If a person makes $30,000 in

2004 and the inflation rate is 4% annually, how much is this
salary worth in the year 2008 (in terms of 2004 dollars)?

What I have is 2004=30000
2005=30000x1.04=32448
then continuing through the years to
2008=35095.76
30000/35095.76x30000=25644.12 is what his salary would be worth in 2008 in terms of 2004 dollars

To determine how much a salary is worth in a different year in terms of a base year, you need to account for the effect of inflation. Here's how you can calculate it:

1. Start with the base year salary, which in this case is $30,000 in 2004.

2. Determine the annual inflation rate, which in this case is 4%. This means that the value of money increases by 4% each year.

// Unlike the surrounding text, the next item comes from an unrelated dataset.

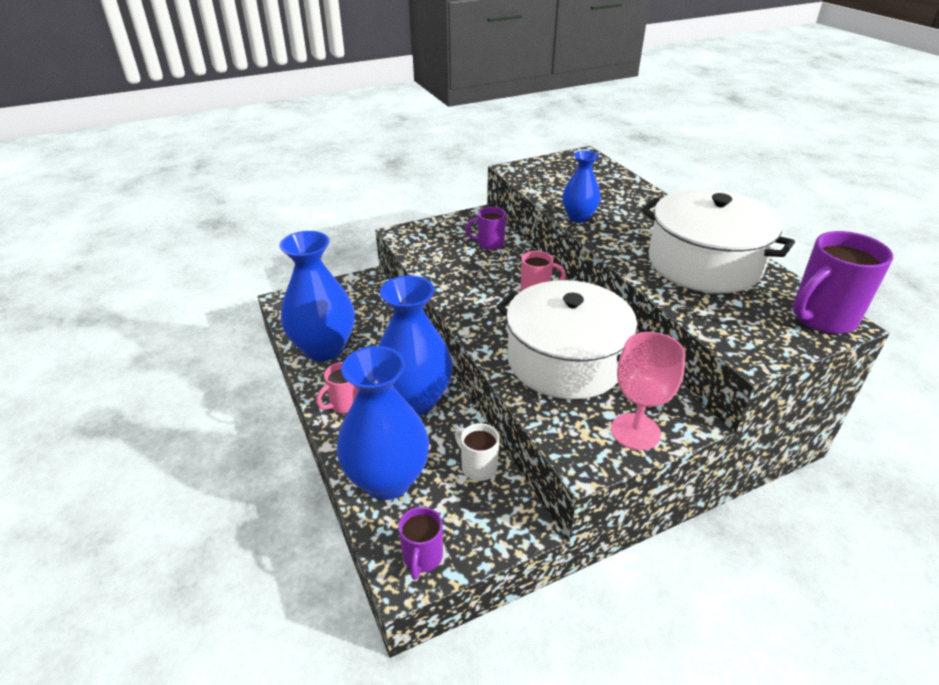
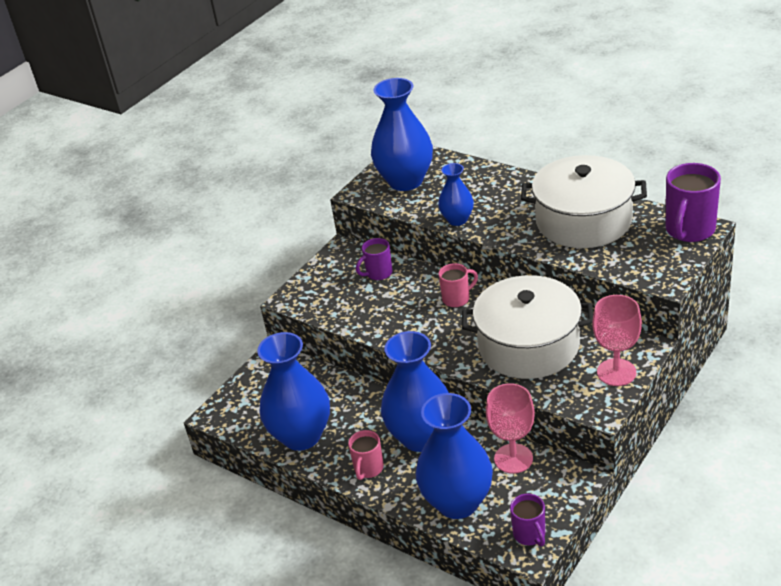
camera: 25 degrees left, 0 degrees up
white mug [455,423,499,481] -> pink goblet [486,383,535,474]
none -> blue vase [371,78,433,191]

3. Calculate the new value of the salary for each year by multiplying the base year salary by (1 + inflation rate). In this case, you multiply $30,000 by 1.04 for each subsequent year.

- 2004: $30,000
- 2005: $30,000 x 1.04 = $31,200
- 2006: $31,200 x 1.04 = $32,448
- 2007: $32,448 x 1.04 = $33,730.92
- 2008: $33,730.92 x 1.04 = $35,095.76

4. Now, if you want to find out the value of the 2004 salary in terms of 2008 dollars, you need to adjust for the inflation that occurred between 2004 and 2008.

Divide the 2004 salary ($30,000) by the 2008 value calculated above ($35,095.76) and multiply by 2008 dollars:

($30,000 / $35,095.76) x $35,095.76 = $25,644.12

Therefore, the salary of $30,000 in 2004 would be worth approximately $25,644.12 in terms of 2008 dollars.